Slaughter is right in calling for a detailed critique of how we value success and achievement. Recognition that nobody can “have it all” at any one time should be the starting point of a renegotiation of the gender and economic contract upon which contemporary socio-economic structures are based. The sharp decline in fertility rates in some parts of Europe is testament to the changes in women’s aspirations and expectations about participation in the public sphere. I have argued elsewhere that this demographic transition is the result of deeply engrained inequalities that prevent women from being able to reconcile aspirations in the public and the private sphere.

The discourse of “reconciliation between work and family life” or “work-life balance” had come into vogue in the last decade as a way to encourage women’s labour market activation.
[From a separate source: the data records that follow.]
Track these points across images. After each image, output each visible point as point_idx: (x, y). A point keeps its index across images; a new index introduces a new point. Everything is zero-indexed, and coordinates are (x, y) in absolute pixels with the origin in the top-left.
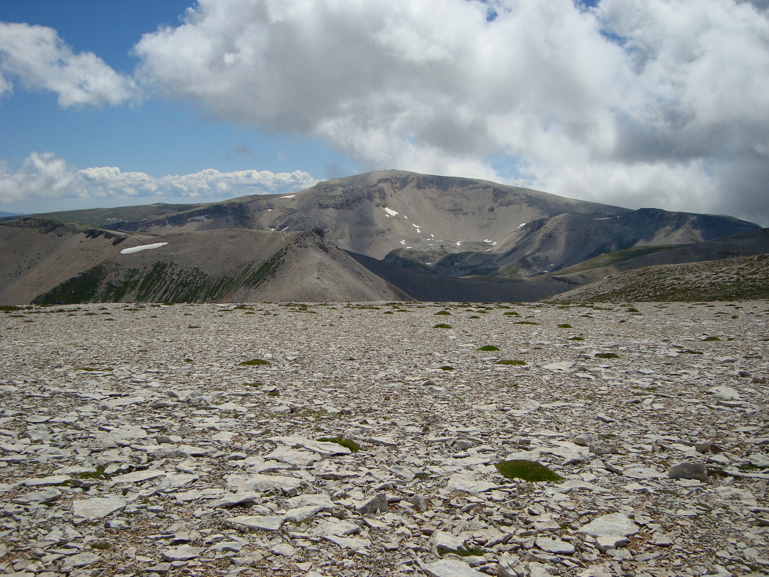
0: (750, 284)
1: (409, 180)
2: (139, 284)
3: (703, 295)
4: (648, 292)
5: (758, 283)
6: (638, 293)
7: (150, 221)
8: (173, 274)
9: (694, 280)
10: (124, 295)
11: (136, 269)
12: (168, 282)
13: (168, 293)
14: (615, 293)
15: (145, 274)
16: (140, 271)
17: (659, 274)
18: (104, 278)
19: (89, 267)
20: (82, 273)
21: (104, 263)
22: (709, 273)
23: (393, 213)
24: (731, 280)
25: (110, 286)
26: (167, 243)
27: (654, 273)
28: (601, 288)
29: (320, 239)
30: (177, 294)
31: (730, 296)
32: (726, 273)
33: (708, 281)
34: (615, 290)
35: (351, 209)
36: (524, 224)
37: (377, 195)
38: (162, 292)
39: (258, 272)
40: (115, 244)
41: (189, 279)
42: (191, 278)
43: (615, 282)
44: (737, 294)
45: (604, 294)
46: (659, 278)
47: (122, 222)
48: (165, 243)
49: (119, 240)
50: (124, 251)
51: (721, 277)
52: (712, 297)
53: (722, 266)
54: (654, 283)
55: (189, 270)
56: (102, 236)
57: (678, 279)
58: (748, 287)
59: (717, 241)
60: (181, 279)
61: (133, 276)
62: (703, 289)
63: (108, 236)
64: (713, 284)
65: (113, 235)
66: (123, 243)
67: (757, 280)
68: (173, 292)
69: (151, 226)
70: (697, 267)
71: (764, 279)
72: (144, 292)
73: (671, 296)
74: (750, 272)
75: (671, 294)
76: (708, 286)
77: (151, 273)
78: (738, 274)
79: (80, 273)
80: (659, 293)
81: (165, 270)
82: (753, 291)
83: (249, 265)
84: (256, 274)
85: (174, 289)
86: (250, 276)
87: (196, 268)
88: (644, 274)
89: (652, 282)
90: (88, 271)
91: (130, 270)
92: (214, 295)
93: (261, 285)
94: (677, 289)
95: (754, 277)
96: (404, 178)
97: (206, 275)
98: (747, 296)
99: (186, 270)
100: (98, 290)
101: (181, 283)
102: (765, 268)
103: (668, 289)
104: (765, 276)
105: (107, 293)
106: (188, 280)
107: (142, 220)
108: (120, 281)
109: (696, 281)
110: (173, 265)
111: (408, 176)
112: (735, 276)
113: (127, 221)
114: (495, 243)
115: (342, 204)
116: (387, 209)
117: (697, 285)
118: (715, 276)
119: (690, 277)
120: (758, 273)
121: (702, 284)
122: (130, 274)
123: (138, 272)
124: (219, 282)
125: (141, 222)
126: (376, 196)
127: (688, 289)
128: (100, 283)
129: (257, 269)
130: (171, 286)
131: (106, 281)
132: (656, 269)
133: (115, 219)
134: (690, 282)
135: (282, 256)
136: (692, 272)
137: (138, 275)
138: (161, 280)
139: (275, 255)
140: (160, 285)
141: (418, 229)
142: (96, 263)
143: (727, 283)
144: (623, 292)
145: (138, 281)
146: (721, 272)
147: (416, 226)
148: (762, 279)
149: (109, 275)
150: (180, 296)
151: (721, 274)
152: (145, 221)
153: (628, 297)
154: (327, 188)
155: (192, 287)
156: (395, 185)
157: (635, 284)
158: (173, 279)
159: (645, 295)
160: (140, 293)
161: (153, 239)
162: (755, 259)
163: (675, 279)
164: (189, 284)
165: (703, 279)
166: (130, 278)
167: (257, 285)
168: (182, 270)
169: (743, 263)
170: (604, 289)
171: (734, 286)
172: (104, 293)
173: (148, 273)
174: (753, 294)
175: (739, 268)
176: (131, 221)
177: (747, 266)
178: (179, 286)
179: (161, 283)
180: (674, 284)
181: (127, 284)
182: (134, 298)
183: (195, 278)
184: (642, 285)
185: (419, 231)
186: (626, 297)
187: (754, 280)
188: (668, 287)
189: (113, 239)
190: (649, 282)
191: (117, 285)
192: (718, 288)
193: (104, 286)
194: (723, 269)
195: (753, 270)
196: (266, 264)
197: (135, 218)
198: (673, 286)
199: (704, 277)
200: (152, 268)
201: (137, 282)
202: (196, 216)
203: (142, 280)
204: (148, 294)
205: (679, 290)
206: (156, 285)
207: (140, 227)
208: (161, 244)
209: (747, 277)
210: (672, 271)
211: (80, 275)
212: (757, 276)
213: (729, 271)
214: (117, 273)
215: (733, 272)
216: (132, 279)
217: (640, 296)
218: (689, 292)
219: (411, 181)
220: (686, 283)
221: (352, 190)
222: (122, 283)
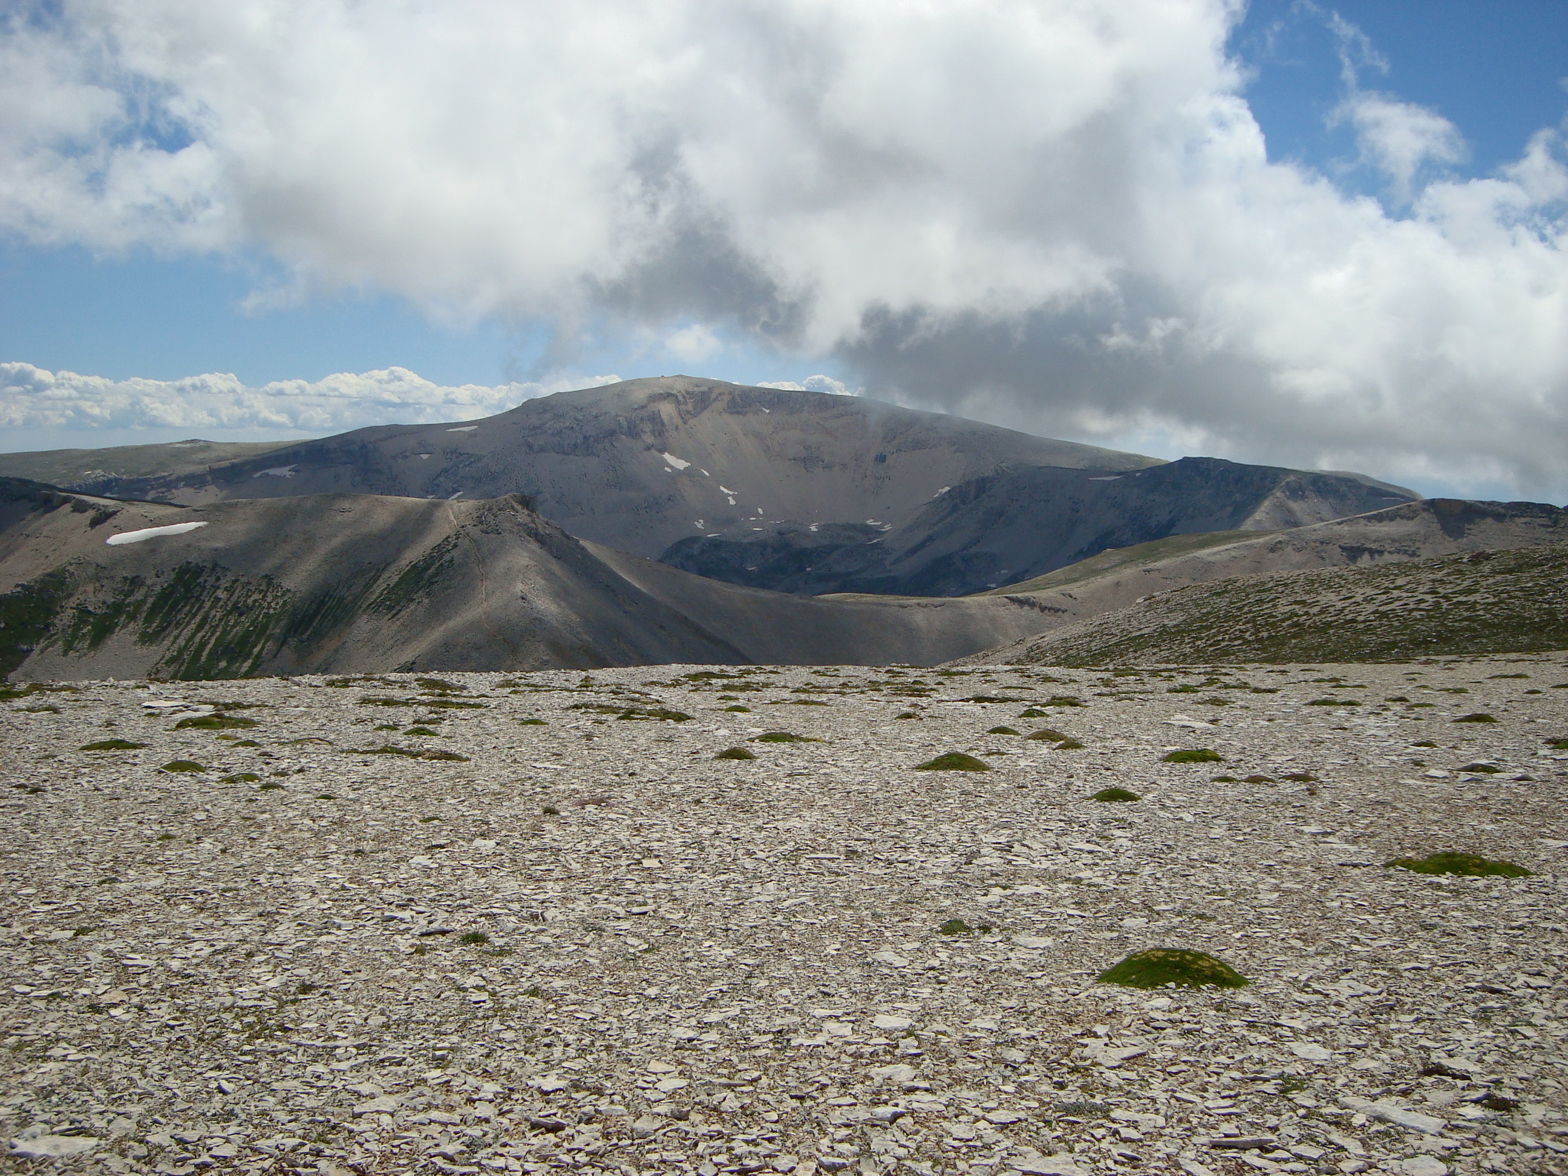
0: (1465, 614)
1: (713, 396)
2: (145, 608)
3: (1365, 638)
4: (1241, 631)
5: (1481, 613)
6: (1219, 632)
7: (174, 477)
8: (218, 588)
9: (1339, 605)
10: (113, 633)
11: (137, 577)
12: (208, 605)
13: (207, 627)
14: (1168, 633)
15: (158, 589)
16: (149, 582)
17: (1258, 591)
18: (71, 595)
19: (38, 573)
20: (22, 585)
21: (71, 564)
22: (1369, 591)
23: (681, 464)
24: (1422, 606)
25: (83, 612)
26: (205, 523)
27: (1248, 590)
28: (1134, 623)
29: (529, 515)
30: (224, 630)
31: (1425, 642)
32: (1407, 591)
33: (1371, 608)
34: (1164, 625)
35: (593, 454)
36: (947, 489)
37: (647, 427)
38: (193, 626)
39: (397, 584)
40: (95, 523)
41: (252, 599)
42: (255, 596)
43: (1162, 609)
44: (1439, 636)
45: (1142, 636)
46: (1261, 601)
47: (116, 480)
48: (201, 524)
49: (102, 518)
50: (115, 539)
51: (1398, 599)
52: (1385, 643)
53: (1396, 575)
54: (1250, 612)
55: (251, 580)
56: (67, 507)
57: (1303, 603)
58: (1462, 620)
59: (1339, 524)
60: (234, 598)
61: (132, 592)
62: (1362, 626)
63: (80, 508)
64: (1383, 615)
65: (92, 506)
66: (110, 522)
67: (1478, 607)
68: (217, 626)
69: (176, 488)
70: (1340, 577)
71: (1493, 604)
72: (154, 625)
73: (1293, 641)
74: (1459, 588)
75: (1294, 636)
76: (1372, 618)
77: (170, 586)
78: (1433, 592)
79: (17, 586)
80: (1265, 634)
81: (201, 580)
82: (1475, 630)
83: (378, 570)
84: (393, 588)
85: (221, 620)
86: (381, 594)
87: (266, 576)
88: (1226, 592)
89: (1246, 609)
90: (36, 582)
91: (126, 578)
92: (303, 633)
93: (403, 613)
94: (1304, 624)
95: (1471, 598)
96: (703, 393)
97: (288, 591)
98: (1462, 641)
99: (244, 579)
100: (56, 621)
101: (235, 607)
102: (1491, 581)
103: (1284, 624)
104: (1495, 597)
105: (77, 627)
106: (250, 601)
107: (157, 476)
108: (104, 603)
109: (1344, 608)
110: (218, 569)
111: (711, 389)
112: (1428, 597)
113: (125, 477)
114: (887, 527)
115: (575, 445)
116: (667, 456)
117: (1349, 617)
118: (1384, 597)
119: (1328, 597)
120: (1476, 591)
121: (1359, 613)
122: (126, 588)
123: (143, 584)
124: (314, 606)
125: (156, 479)
126: (646, 429)
127: (1329, 625)
128: (62, 607)
129: (396, 579)
130: (213, 612)
131: (73, 601)
132: (1251, 582)
133: (99, 472)
134: (1331, 609)
135: (449, 551)
136: (1331, 587)
137: (143, 591)
138: (193, 600)
139: (434, 548)
140: (190, 611)
141: (730, 498)
142: (53, 563)
143: (1415, 613)
144: (1183, 631)
145: (144, 601)
146: (1395, 588)
147: (726, 491)
148: (1489, 604)
149: (81, 589)
150: (232, 634)
151: (1396, 593)
152: (164, 477)
153: (1199, 643)
154: (545, 411)
155: (258, 615)
156: (683, 407)
157: (1208, 613)
158: (218, 599)
159: (1236, 639)
160: (146, 628)
161: (176, 514)
162: (1465, 560)
163: (1296, 602)
164: (251, 609)
165: (1358, 604)
166: (127, 596)
167: (394, 612)
168: (236, 581)
169: (1440, 569)
170: (1140, 623)
171: (1430, 618)
172: (69, 627)
173: (165, 585)
174: (1475, 637)
175: (1433, 581)
176: (134, 477)
177: (1449, 574)
178: (230, 613)
179: (192, 607)
180: (1296, 615)
181: (117, 609)
182: (134, 638)
183: (264, 596)
184: (1225, 616)
185: (732, 502)
186: (1194, 642)
187: (1473, 606)
188: (1283, 621)
189: (91, 514)
190: (1239, 609)
191: (99, 611)
192: (1396, 624)
193: (70, 612)
194: (1399, 582)
195: (1466, 583)
196: (414, 567)
197: (143, 470)
198: (1295, 619)
199: (1359, 598)
200: (173, 575)
201: (140, 604)
202: (272, 466)
203: (151, 600)
204: (164, 629)
205: (1309, 626)
206: (180, 610)
207: (153, 488)
208: (192, 525)
209: (1455, 600)
210: (1286, 585)
211: (19, 589)
212: (1477, 597)
213: (1414, 586)
214: (97, 584)
215: (1421, 589)
216: (131, 599)
217: (1223, 640)
218: (1331, 631)
219: (715, 400)
220: (1321, 612)
221: (596, 417)
222: (108, 607)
Despite the gender neutral language of the vast array of policies that have been adopted under this particular umbrella, their main aim is to allow women (mothers) to engage in formal employment. Lip service is often paid to encouraging men to take a greater share of responsibility in caring for children (and increasingly the elderly), yet the socio-economic structures have remained largely unchanged. Ultimately the current socio-economic model is largely exploitative of both men and women.
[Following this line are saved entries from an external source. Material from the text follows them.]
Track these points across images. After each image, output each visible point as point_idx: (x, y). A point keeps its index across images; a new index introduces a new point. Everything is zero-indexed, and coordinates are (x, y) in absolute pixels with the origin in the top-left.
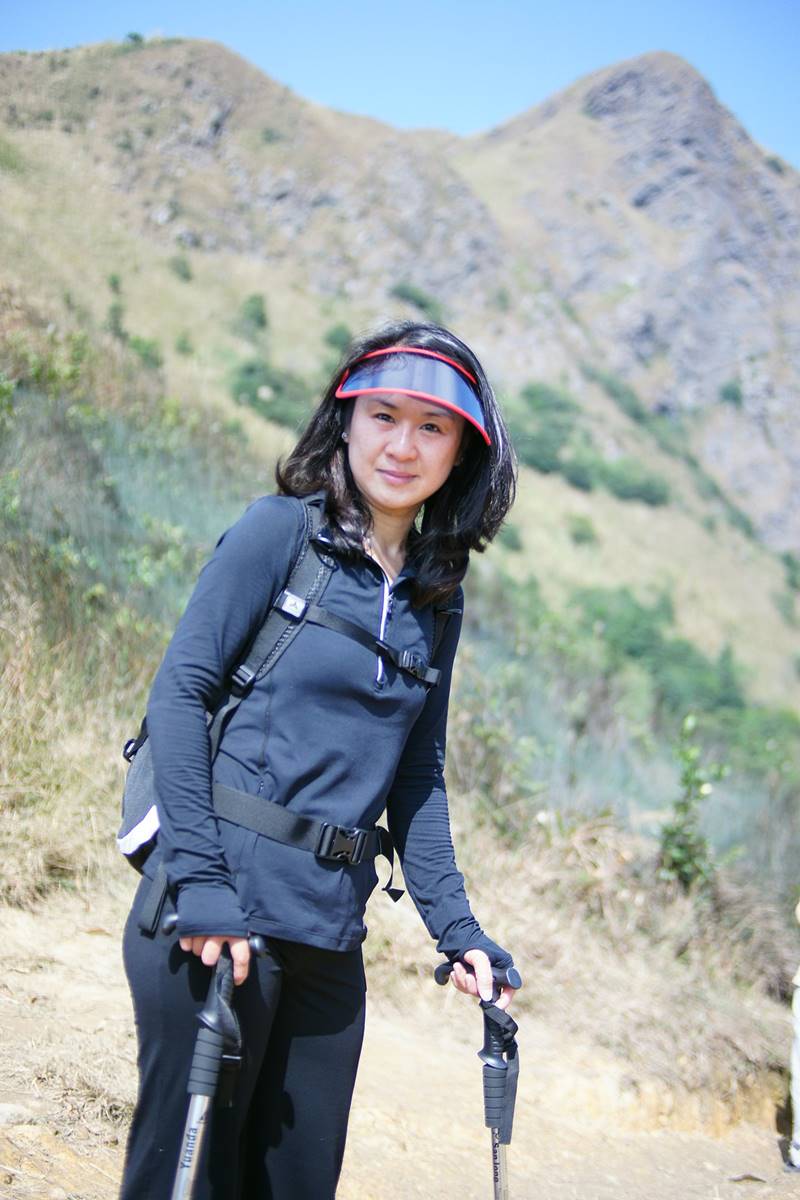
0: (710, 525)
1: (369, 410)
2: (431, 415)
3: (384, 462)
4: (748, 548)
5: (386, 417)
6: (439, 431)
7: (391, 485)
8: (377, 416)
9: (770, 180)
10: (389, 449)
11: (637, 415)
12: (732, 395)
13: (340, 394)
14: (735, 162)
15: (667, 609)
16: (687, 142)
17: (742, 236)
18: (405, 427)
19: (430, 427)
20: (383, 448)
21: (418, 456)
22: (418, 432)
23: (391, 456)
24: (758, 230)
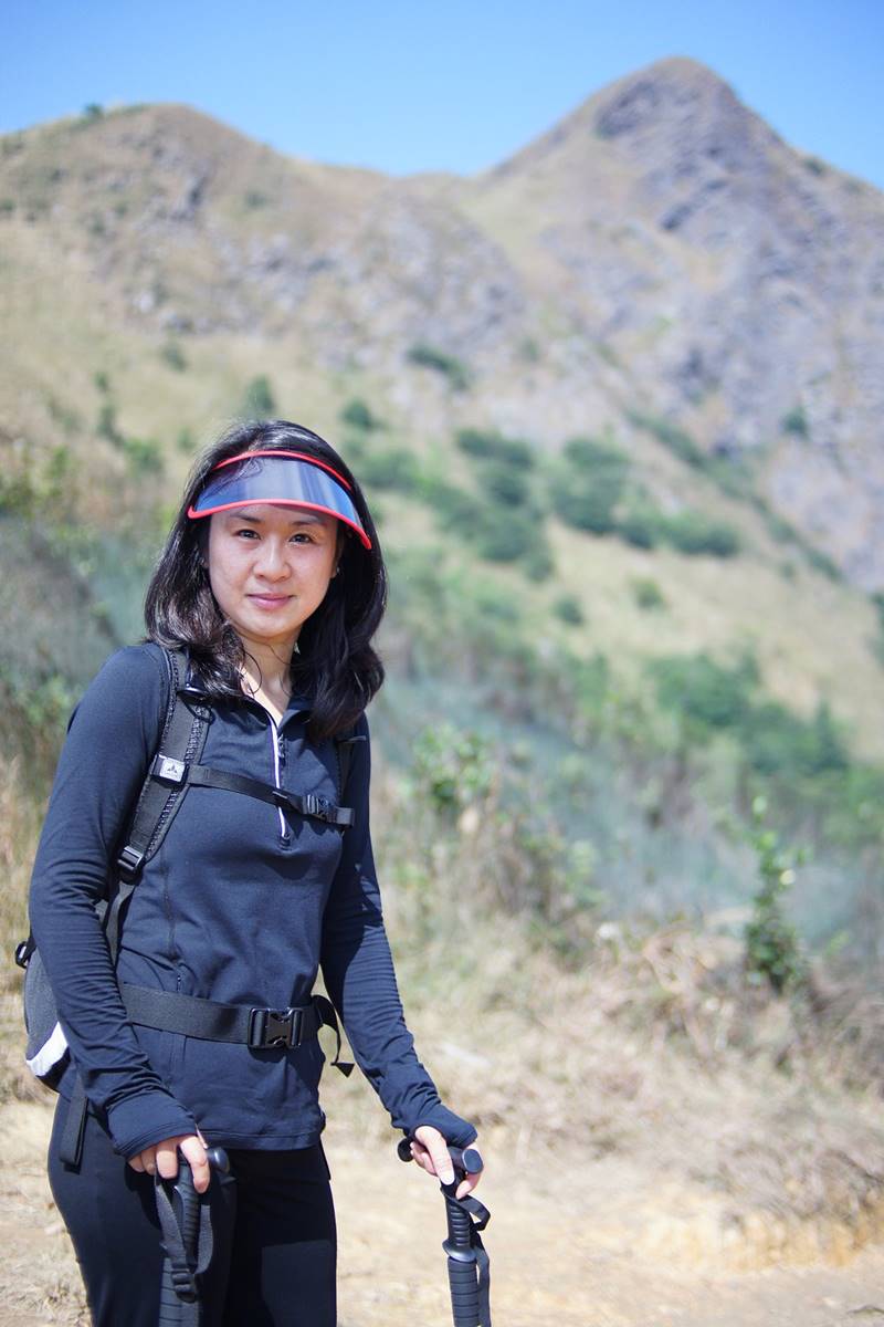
0: (788, 572)
1: (228, 527)
2: (300, 523)
3: (253, 585)
4: (830, 592)
5: (249, 534)
6: (311, 540)
7: (265, 610)
8: (239, 533)
9: (810, 184)
10: (258, 570)
11: (694, 459)
12: (796, 426)
13: (192, 514)
14: (768, 169)
15: (751, 671)
16: (714, 153)
17: (785, 249)
18: (272, 542)
19: (301, 538)
20: (251, 569)
21: (292, 572)
22: (288, 546)
23: (261, 577)
24: (803, 241)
I find myself broadly in agreement with Slaughter’s position. Managing my professional goals with increasing numbers of family activities is constant juggling act Yet, I find this process empowering as well as both emotionally and physically tiring. However, my standpoint, much like Slaughter’s, comes from a position of privilege. Not only do I work in a profession that is both interesting and intellectually stimulating, I also have the opportunity to work (fairly) flexible hours. This is not the reality for many working women/mothers. One of the most power myths of the turn of the century is that maternal employment is a recent development. Working-class women have always had to juggle the reality of work with mothering and caring because of economic necessity. What is different about the current situations is the rise of middle-class values and the dominant position in society. Far from spending less time with children 21st century working mothers are devoting an increasing amount of time to child-led activities. These are the kind of (normative) expectations that shape women’s experience of work and parenting. This vision of society, however, is not gender neutral. Despite recent claims about the advance of the adult worker model, the values that underpinned the male breadwinner model continue to permeate the social order.

Hegemonic gender norms tend to resurface to serve “higher” political and economic interests. We are still trying to assess the long term impact of the current crisis on women’s equality. A lot of work has gone into challenging these values, yet many women (myself included) are trapped between social expectations and personal aspirations. I have long accepted that I cannot have it all, all of the time, but neither have the majority of men and women in history. We must remember that women’s employment is not a new development, what is new are the pressures and demands placed upon men and women in post-industrial societies. Wellbeing and balance should replace “having it all” as a frame of reference as a starting point for developing a society that revolves around people rather than economic interests.